**Do this**
List every line in the entries below that contains the string "azim".

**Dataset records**
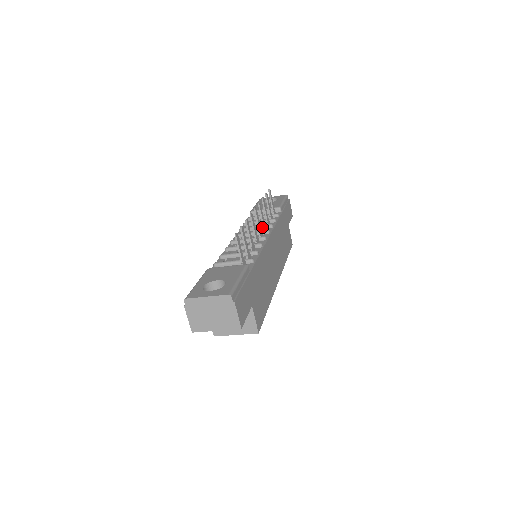
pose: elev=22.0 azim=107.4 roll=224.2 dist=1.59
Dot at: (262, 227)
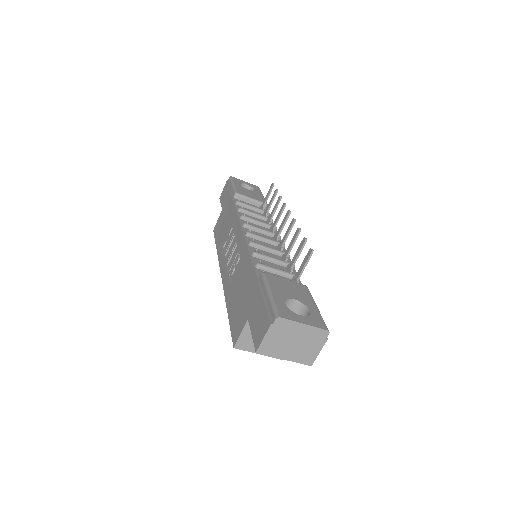
Dot at: (267, 226)
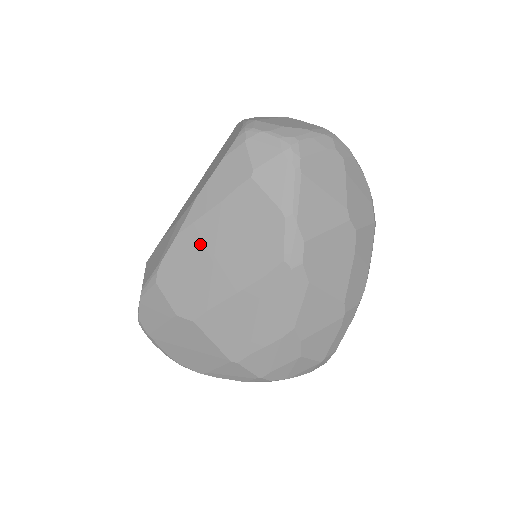
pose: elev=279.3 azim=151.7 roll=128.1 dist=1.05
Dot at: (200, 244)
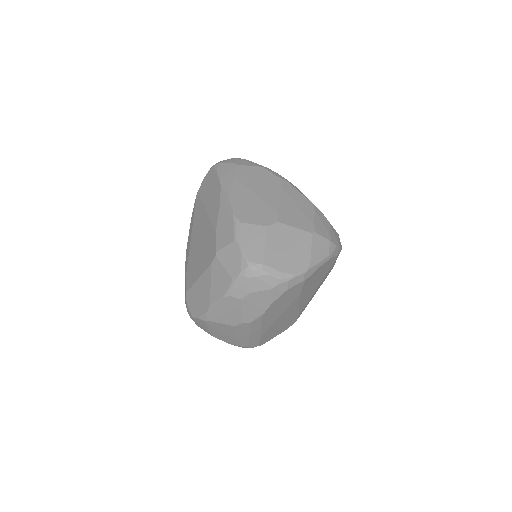
Dot at: (243, 194)
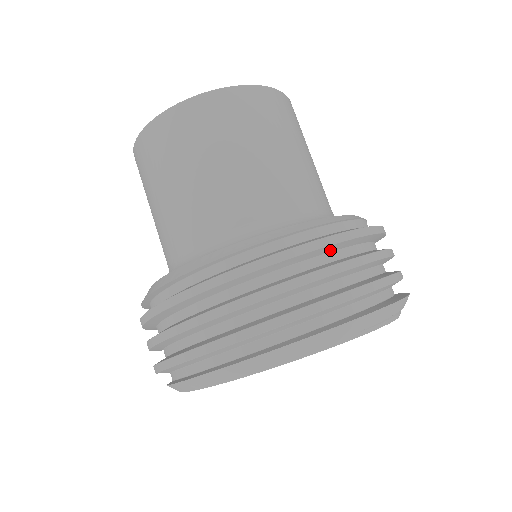
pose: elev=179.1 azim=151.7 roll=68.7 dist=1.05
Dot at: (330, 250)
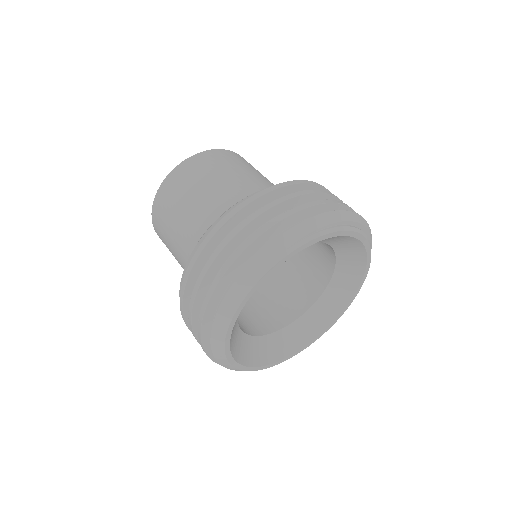
Dot at: (248, 214)
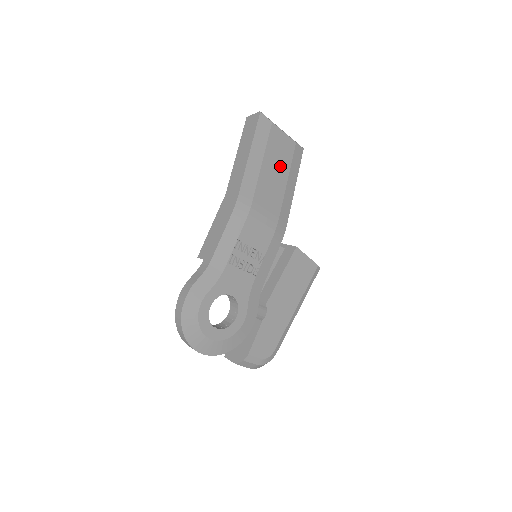
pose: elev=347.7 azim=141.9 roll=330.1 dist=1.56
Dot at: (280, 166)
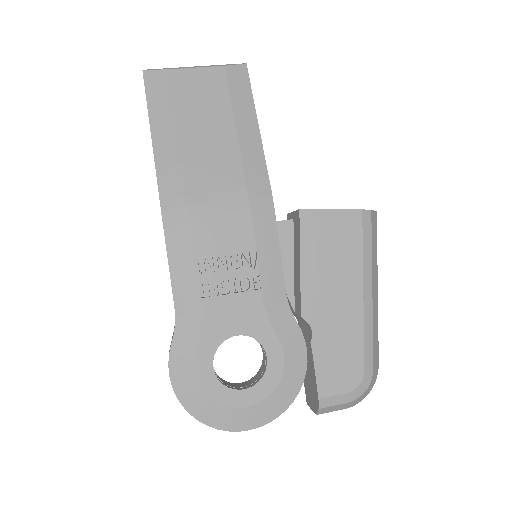
Dot at: (212, 117)
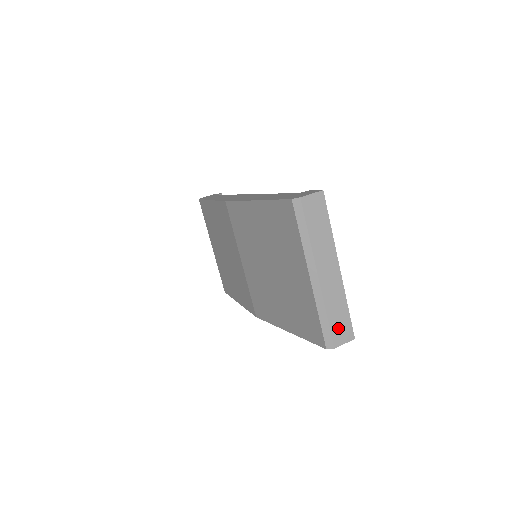
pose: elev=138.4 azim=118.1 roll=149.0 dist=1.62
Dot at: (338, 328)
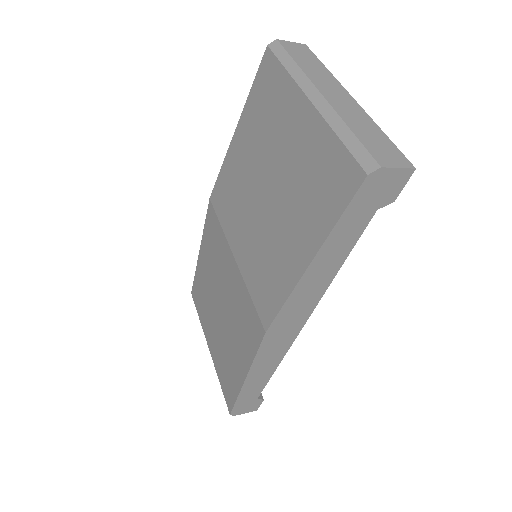
Dot at: (377, 148)
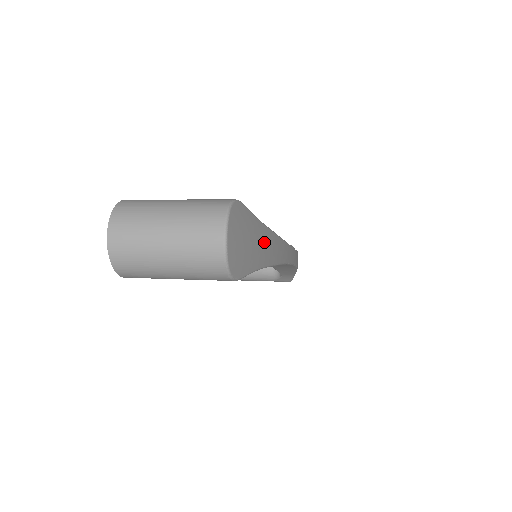
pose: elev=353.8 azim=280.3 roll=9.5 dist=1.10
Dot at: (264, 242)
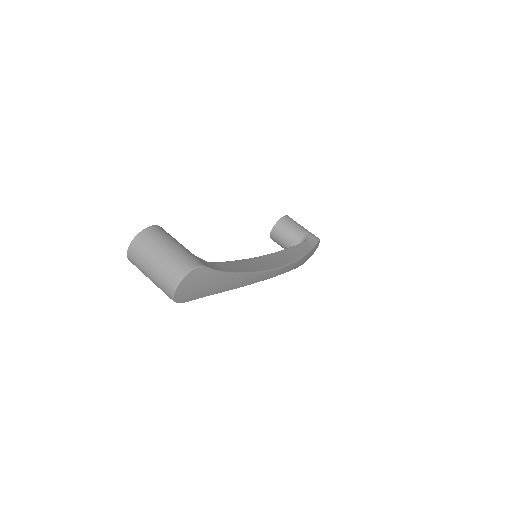
Dot at: (220, 283)
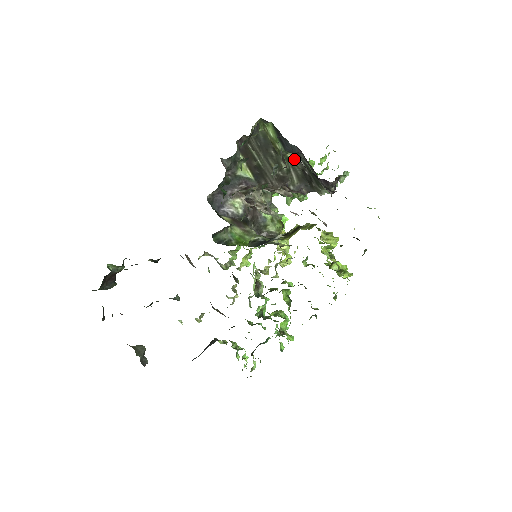
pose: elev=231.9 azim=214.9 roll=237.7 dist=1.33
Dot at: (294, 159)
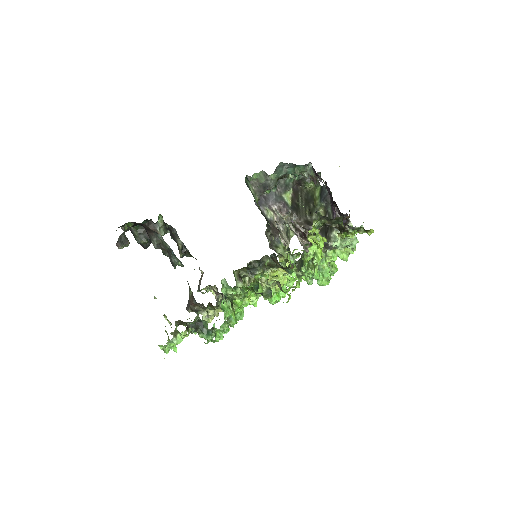
Dot at: occluded
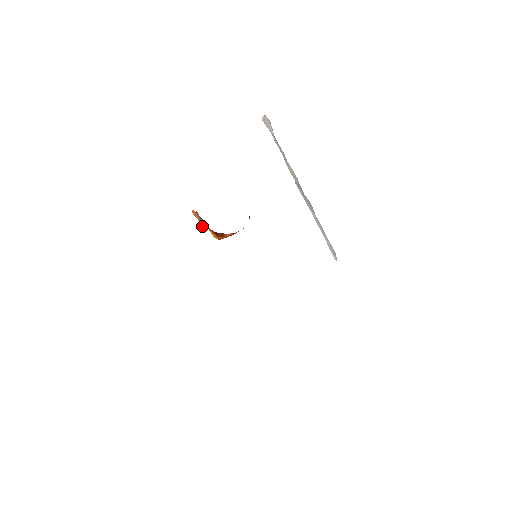
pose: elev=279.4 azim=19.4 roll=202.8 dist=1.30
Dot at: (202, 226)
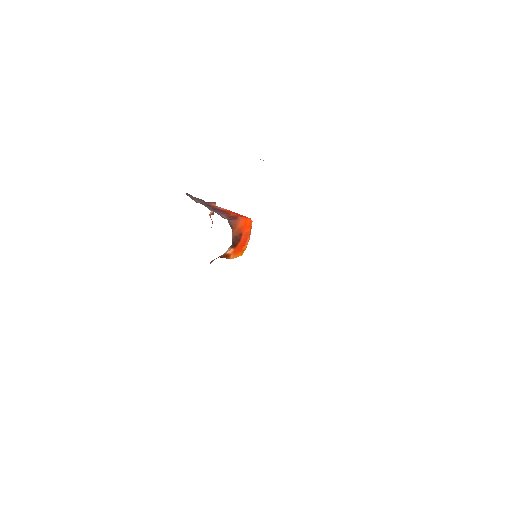
Dot at: occluded
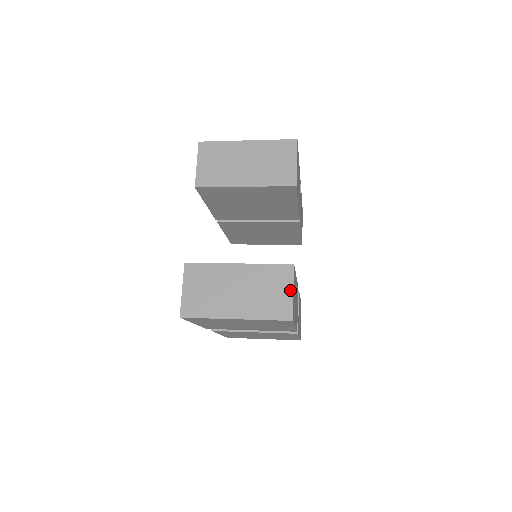
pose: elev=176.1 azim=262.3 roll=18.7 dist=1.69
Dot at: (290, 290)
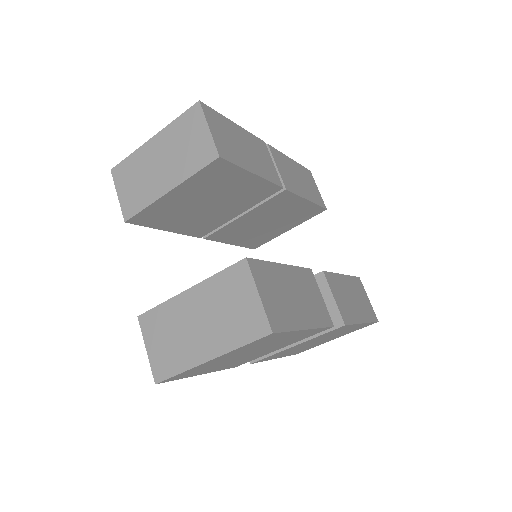
Dot at: (254, 294)
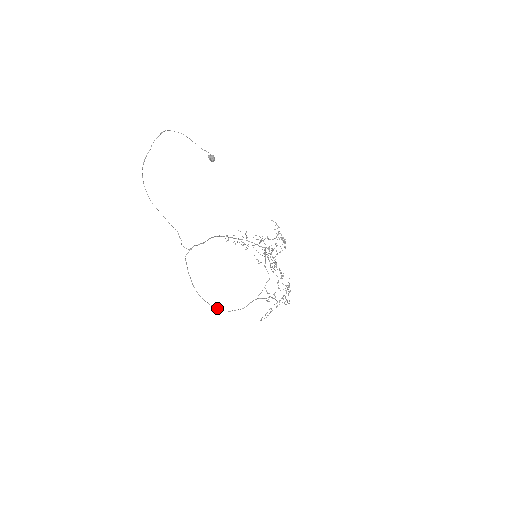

**Result below**
pose: elev=22.0 azim=107.4 roll=224.2 dist=1.59
pose: elev=279.3 azim=151.7 roll=128.1 dist=1.05
pose: elev=179.1 azim=151.7 roll=68.7 dist=1.05
pose: elev=347.7 azim=141.9 roll=330.1 dist=1.56
pose: elev=138.4 azim=118.1 roll=149.0 dist=1.62
pose: elev=353.8 azim=280.3 roll=9.5 dist=1.10
pose: elev=231.9 azim=214.9 roll=237.7 dist=1.33
pose: elev=279.4 azim=19.4 roll=202.8 dist=1.30
pose: elev=176.1 azim=262.3 roll=18.7 dist=1.69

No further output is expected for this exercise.